Fast heeft deze naheffing op 8 november 2011 aan [Gedaagde] doorbelast.
2.3
Bij brief van 19 juni 2015 sommeert Fast [Gedaagde] de naheffing te voldoen en maakt zij tevens aanspraak op een boeterente van 1,5% per maand alsmede 15% buitengerechtelijke incassokosten. Aan [Gedaagde] wordt een termijn van 7 dagen gegeven om een totaal bedrag ad Afl. 6.471,56 te voldoen.
2.4
Op 23 mei 2016 wordt een sommatiebrief ten bedrage van Afl. 7.042,95 bij de gemachtigde van [Gedaagde] bezorgd.

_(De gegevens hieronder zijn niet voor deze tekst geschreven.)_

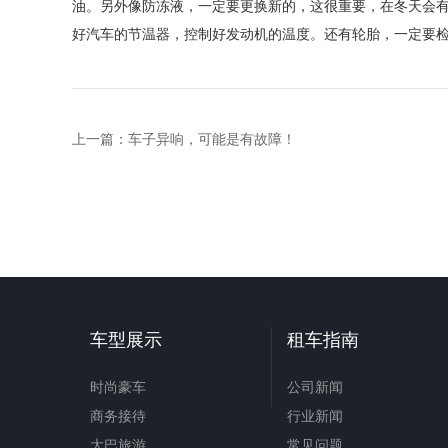
油。另外像防冻液，一定要更换新的，这很重要，在冬天会
好汽车的节温器，控制好发动机的温度。还有轮胎，一定要
上一篇：
车子异响，可能是有故障！
车型展示
租车指南
时尚豪车
公司新闻
商务接待
行业新闻
大巴旅游
常见问题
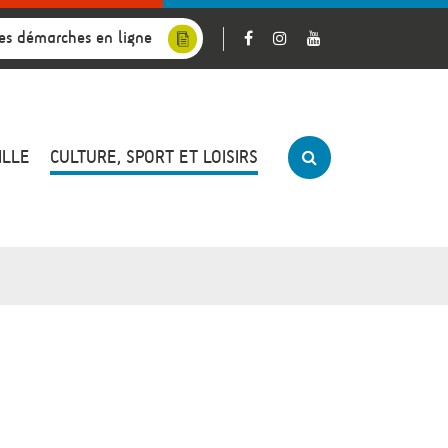
es démarches en ligne
ILLE
CULTURE, SPORT ET LOISIRS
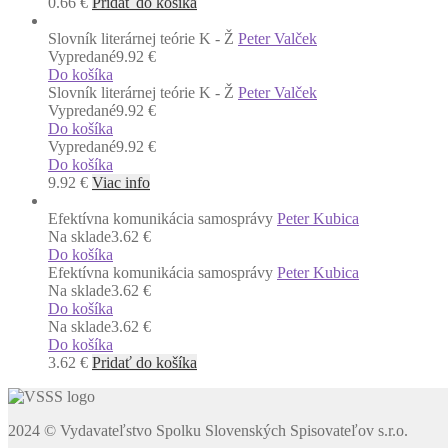
0.66
€
Pridať do košíka
Slovník literárnej teórie K - Ž
Peter Valček
Vypredané
9.92 €
Do košíka
Slovník literárnej teórie K - Ž
Peter Valček
Vypredané
9.92 €
Do košíka
Vypredané
9.92 €
Do košíka
9.92
€
Viac info
Efektívna komunikácia samosprávy
Peter Kubica
Na sklade
3.62 €
Do košíka
Efektívna komunikácia samosprávy
Peter Kubica
Na sklade
3.62 €
Do košíka
Na sklade
3.62 €
Do košíka
3.62
€
Pridať do košíka
2024 © Vydavateľstvo Spolku Slovenských Spisovateľov s.r.o.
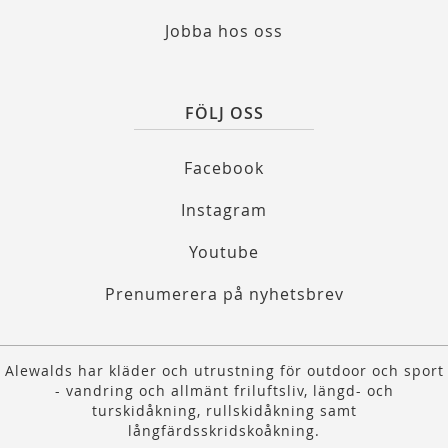
Jobba hos oss
FÖLJ OSS
Facebook
Instagram
Youtube
Prenumerera på nyhetsbrev
Alewalds har kläder och utrustning för outdoor och sport
- vandring och allmänt friluftsliv, längd- och
turskidåkning, rullskidåkning samt
långfärdsskridskoåkning.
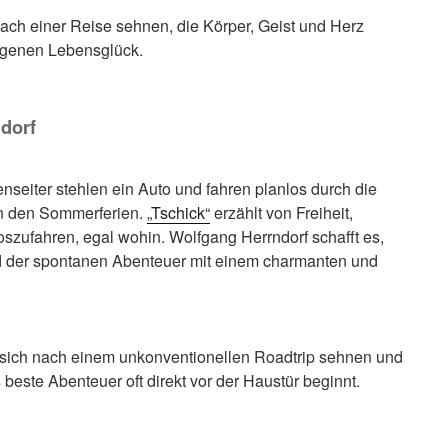
h nach einer Reise sehnen, die Körper, Geist und Herz
igenen Lebensglück.
ndorf
nseiter stehlen ein Auto und fahren planlos durch die
in den Sommerferien.
„Tschick“
erzählt von Freiheit,
szufahren, egal wohin. Wolfgang Herrndorf schafft es,
 der spontanen Abenteuer mit einem charmanten und
ie sich nach einem unkonventionellen Roadtrip sehnen und
beste Abenteuer oft direkt vor der Haustür beginnt.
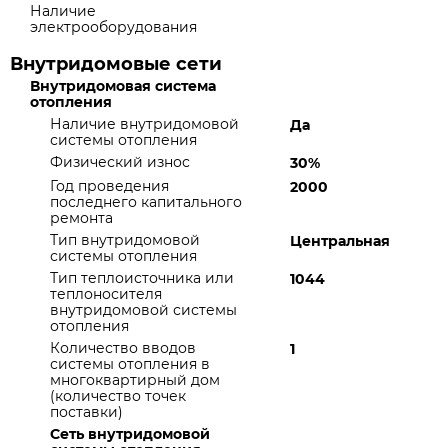
Наличие
электрооборудования
Внутридомовые сети
Внутридомовая система
отопления
Наличие внутридомовой
Да
системы отопления
Физический износ
30%
Год проведения
2000
последнего капитального
ремонта
Тип внутридомовой
Центральная
системы отопления
Тип теплоисточника или
1044
теплоносителя
внутридомовой системы
отопления
Количество вводов
1
системы отопления в
многоквартирный дом
(количество точек
поставки)
Сеть внутридомовой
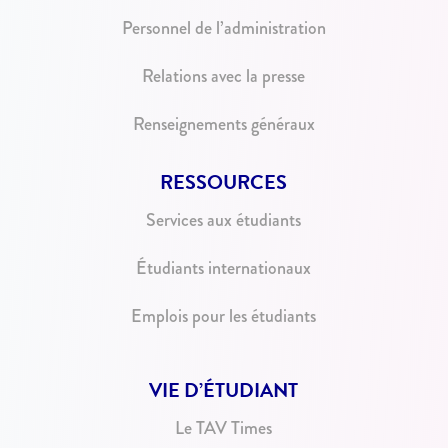
Personnel de l’administration
Relations avec la presse
Renseignements généraux
RESSOURCES
Services aux étudiants
Étudiants internationaux
Emplois pour les étudiants
VIE D’ÉTUDIANT
Le TAV Times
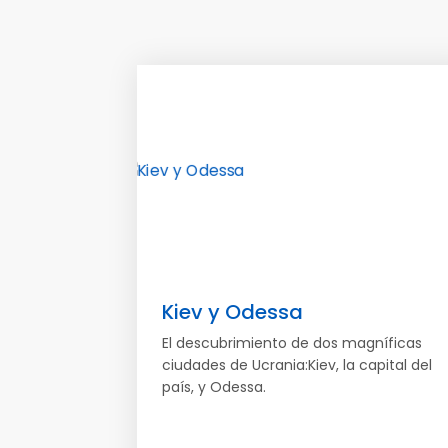
Kiev y Odessa
El descubrimiento de dos magníficas
ciudades de Ucrania:Kiev, la capital del
país, y Odessa.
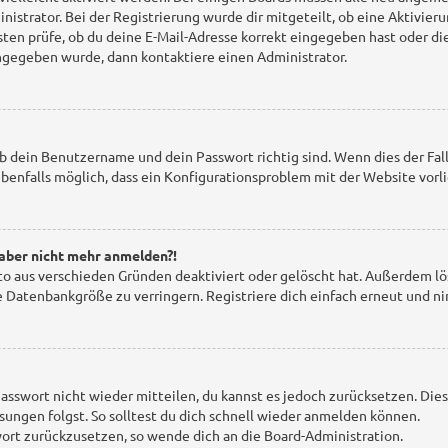
istrator. Bei der Registrierung wurde dir mitgeteilt, ob eine Aktivieru
ten prüfe, ob du deine E-Mail-Adresse korrekt eingegeben hast oder di
eingegeben wurde, dann kontaktiere einen Administrator.
ob dein Benutzername und dein Passwort richtig sind. Wenn dies der Fal
 ebenfalls möglich, dass ein Konfigurationsproblem mit der Website vorl
h aber nicht mehr anmelden?!
to aus verschieden Gründen deaktiviert oder gelöscht hat. Außerdem lö
 Datenbankgröße zu verringern. Registriere dich einfach erneut und ni
 Passwort nicht wieder mitteilen, du kannst es jedoch zurücksetzen. Die
ungen folgst. So solltest du dich schnell wieder anmelden können.
swort zurückzusetzen, so wende dich an die Board-Administration.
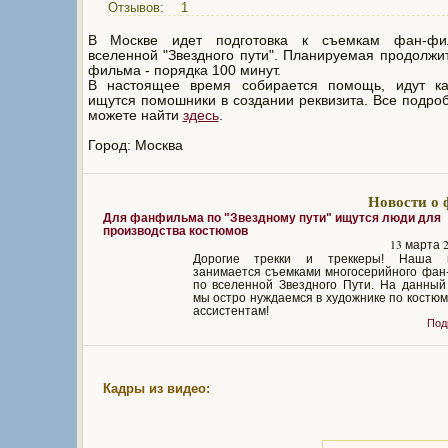
Отзывов:
1
В Москве идет подготовка к съемкам фан-фи
вселенной "Звездного пути". Планируемая продолжи
фильма - порядка 100 минут.
В настоящее время собирается помощь, идут ка
ищутся помошники в создании реквизита. Все подро
можете найти
здесь
.
Город: Москва
Новости о 
Для фанфильма по "Звездному пути" ищутся люди для
производства костюмов
13 марта 2
Дорогие трекки и треккеры! Наша 
занимается съемками многосерийного фан
по вселенной Звездного Пути. На данный
мы остро нуждаемся в художнике по костюм
ассистентам!
Под
Кадры из видео:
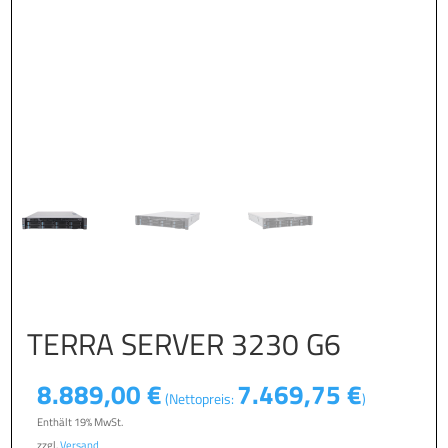
TERRA SERVER 3230 G6
8.889,00
€
7.469,75
€
(Nettopreis:
)
Enthält 19% MwSt.
zzgl.
Versand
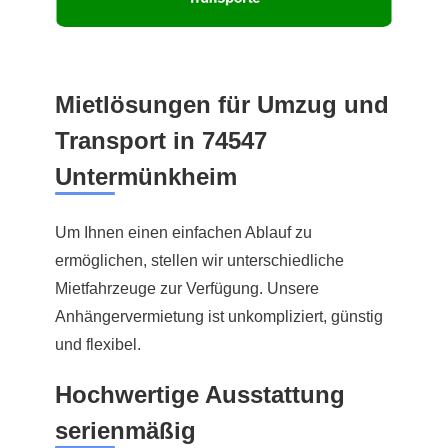
Mietlösungen für Umzug und
Transport in 74547
Untermünkheim
Um Ihnen einen einfachen Ablauf zu
ermöglichen, stellen wir unterschiedliche
Mietfahrzeuge zur Verfügung. Unsere
Anhängervermietung ist unkompliziert, günstig
und flexibel.
Hochwertige Ausstattung
serienmäßig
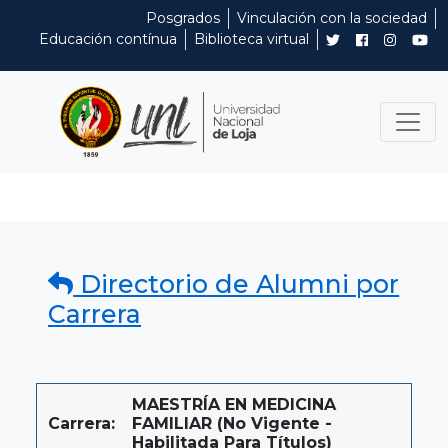
Posgrados
Vinculación con la sociedad
Educación contínua
Biblioteca virtual
Directorio de Alumni por
Carrera
MAESTRÍA EN MEDICINA
Carrera:
FAMILIAR (No Vigente -
Habilitada Para Títulos)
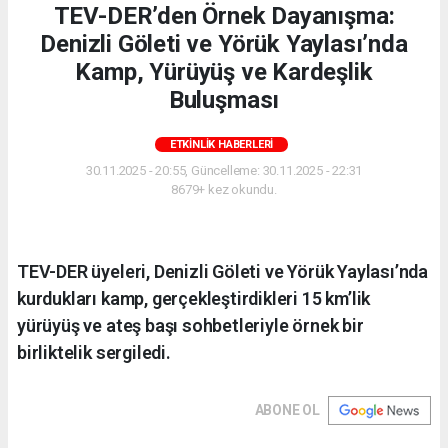
TEV-DER’den Örnek Dayanışma:
Denizli Göleti ve Yörük Yaylası’nda
Kamp, Yürüyüş ve Kardeşlik
Buluşması
ETKINLIK HABERLERI
30.11.2025 - 20:55, Güncelleme: 30.11.2025 - 22:31
8679+ kez okundu.
TEV-DER üyeleri, Denizli Göleti ve Yörük Yaylası’nda
kurdukları kamp, gerçekleştirdikleri 15 km’lik
yürüyüş ve ateş başı sohbetleriyle örnek bir
birliktelik sergiledi.
ABONE OL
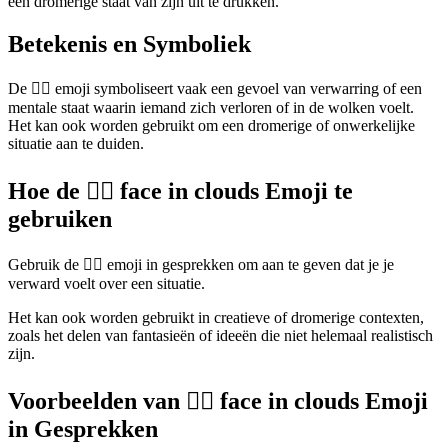
een dromerige staat van zijn uit te drukken.
Betekenis en Symboliek
De 😶‍🌫️ emoji symboliseert vaak een gevoel van verwarring of een
mentale staat waarin iemand zich verloren of in de wolken voelt.
Het kan ook worden gebruikt om een dromerige of onwerkelijke
situatie aan te duiden.
Hoe de 😶‍🌫️ face in clouds Emoji te
gebruiken
Gebruik de 😶‍🌫️ emoji in gesprekken om aan te geven dat je je
verward voelt over een situatie.
Het kan ook worden gebruikt in creatieve of dromerige contexten,
zoals het delen van fantasieën of ideeën die niet helemaal realistisch
zijn.
Voorbeelden van 😶‍🌫️ face in clouds Emoji
in Gesprekken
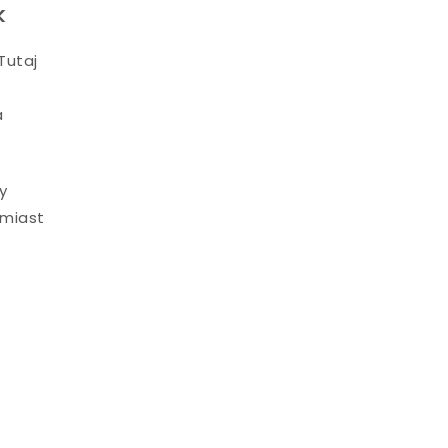
k
Tutaj
a
y
amiast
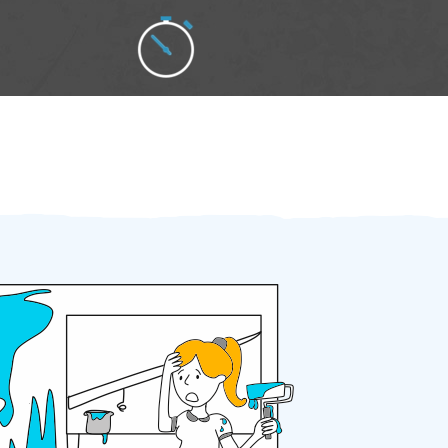
Zakázku zadáte do 2 minut
Za 2 minuty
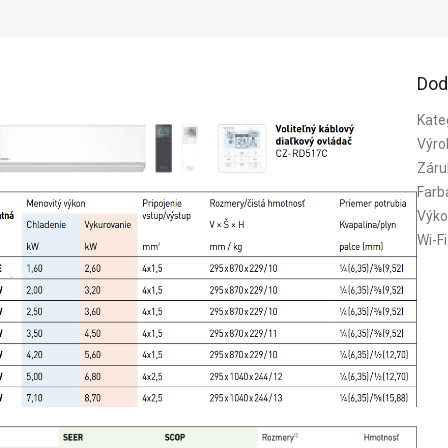
Dod
Kate
Výro
Záru
Farb
Výko
Wi-Fi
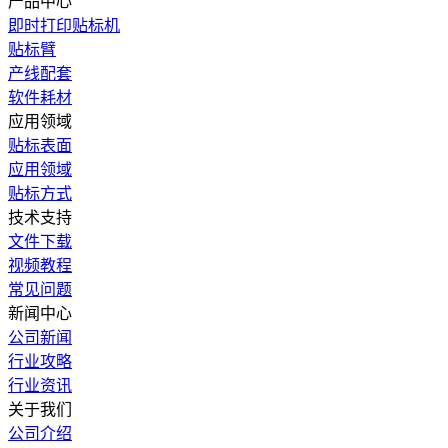
产品中心
即时打印贴标机
贴标臂
产线配套
软件耗材
应用领域
贴标表面
应用领域
贴标方式
技术支持
文件下载
视频教程
常见问题
新闻中心
公司新闻
行业攻略
行业资讯
关于我们
公司介绍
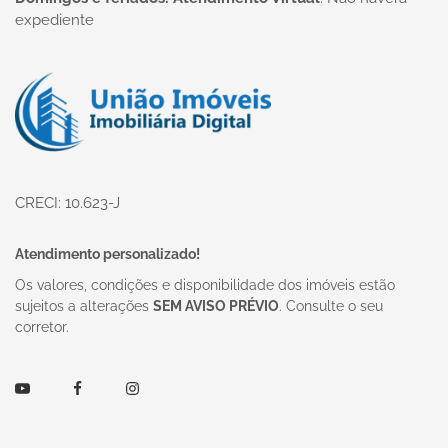
expediente
Página inicial
CRECI: 10.623-J
Atendimento personalizado!
Os valores, condições e disponibilidade dos imóveis estão
sujeitos a alterações
SEM AVISO PRÉVIO
. Consulte o seu
corretor.
Youtube
Facebook
Instagram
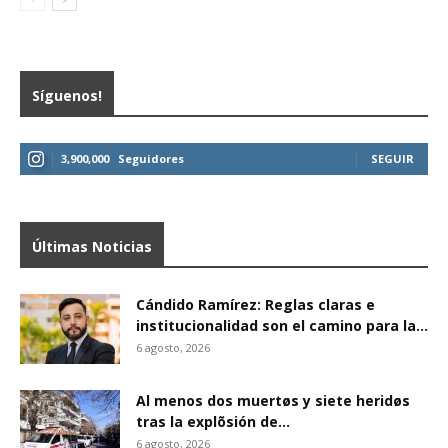
Síguenos!
3,900,000
Seguidores
SEGUIR
Últimas Noticias
Cándido Ramírez: Reglas claras e
institucionalidad son el camino para la...
6 agosto, 2026
Al menos dos muertøs y siete heridøs
tras la explõsión de...
6 agosto, 2026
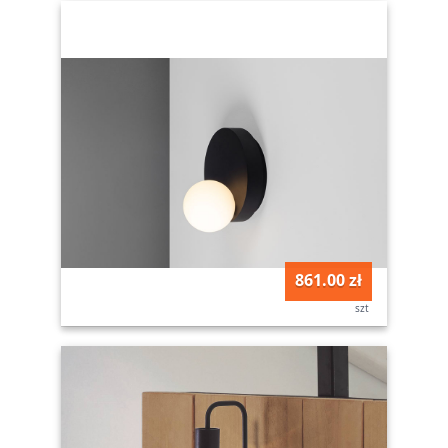
861.00 zł
szt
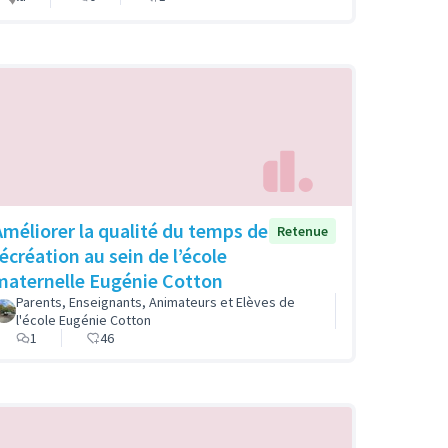
Améliorer la qualité du temps de
Retenue
récréation au sein de l’école
maternelle Eugénie Cotton
Parents, Enseignants, Animateurs et Elèves de
l'école Eugénie Cotton
1
46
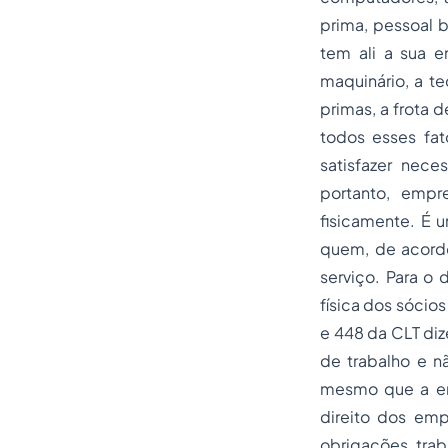
prima, pessoal b
tem ali a sua 
maquinário, a t
primas, a frota 
todos esses fa
satisfazer nece
portanto, empr
fisicamente. É u
quem, de acordo 
serviço. Para o 
física dos sócio
e 448 da CLT diz
de trabalho e n
mesmo que a emp
direito dos em
obrigações trab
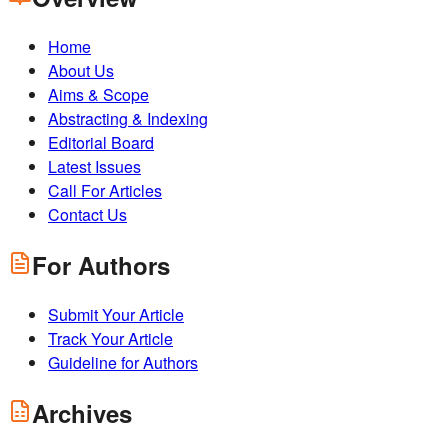
Home
About Us
Aims & Scope
Abstracting & Indexing
Editorial Board
Latest Issues
Call For Articles
Contact Us
For Authors
Submit Your Article
Track Your Article
Guideline for Authors
Archives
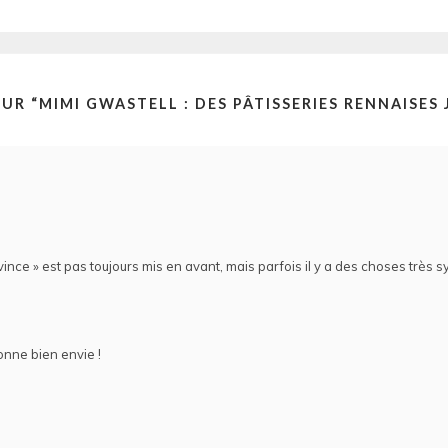
UR “
MIMI GWASTELL : DES PÂTISSERIES RENNAISES
ovince » est pas toujours mis en avant, mais parfois il y a des choses très
onne bien envie !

3.DE STANDPUNTEN VAN PARTIJEN

3.1
Fast vordert bij vonnis uitvoerbaar - uitvoerbaar bij voorraad - veroordeling van [Gedaagde] tot betaling van een hoofdsom ad Afl. 3.479,60, te vermeerderen met 15% buitengerechtelijke incassokosten en een contractuele boeterente van 1,5% per maand, een en ander met veroordeling van [Gedaagde] tot vergoeding van de proceskosten.
3.2
[Gedaagde] voert hiertegen verweer, dat zo nodig bij de beoordeling aan de orde komt.

4.DE BEOORDELING

4.1
Aan de orde is de vraag of [Gedaagde] de gevorderde invoerrechten vermeerderd met boete en kosten verschuldigd is aan Fast.
4.2
Uit de bij conclusie van repliek overgelegde productie volgt dat Fast op 7 november 2011 door de inspectie der invoerrechten en accijnzen is verzocht om een aanvullend bedrag ad Afl. 3.479,60 te betalen in verband met de invoer van een ‘golfcart’ ten behoeve van [Gedaagde].
4.3
Voor zo ver [Gedaagde] stelt dat zij nimmer op de hoogte is gesteld van deze vordering, heeft te gelden dat zij in ieder geval sinds 23 mei 2016 weet dat de inspectie invoerrechten en accijnzen een naheffing heeft opgelegd omdat een onjuist tarief was toegepast. De vordering is binnen 5 jaar aanhangig gemaakt en de verjaring is derhalve tijdig gestuit. De gevorderde hoofdsom is dan ook in beginsel toewijsbaar. [Gedaagde] stelt dat zij bereid is de naheffing te betalen indien Fast kan aantonen dat zij deze daadwerkelijk heeft voldaan. Fast heeft evenwel, hoewel zij daartoe gelegenheid heeft gehad, geen bewijs van betaling overgelegd. Nu niet is komen vast te staan dat Fast de naheffing daadwerkelijk heeft voldaan, is de vordering niet toewijsbaar.
4.4
Fast wordt nu zij in het ongelijk is gesteld in de kosten van de procedure veroordeeld, aan de zijde van [Gedaagde] begroot op 1 punt van het toepasselijke liquidatietarief.

5.DE UITSPRAAK

De rechter in dit gerecht:
5.1
wijst het gevorderde af;
5.2
veroordeelt Fast in de kosten van de procedure, die tot de datum van uitspraak aan de kant van [Gedaagde] worden begroot op Afl. 250,00 aan salaris van de gemachtigde.
Dit vonnis is gewezen door mr. Y.M. Vanwersch, rechter in dit gerecht, en werd uitgesproken ter openbare terechtzitting van woensdag 7 maart 2018 in aanwezigheid van de griffier.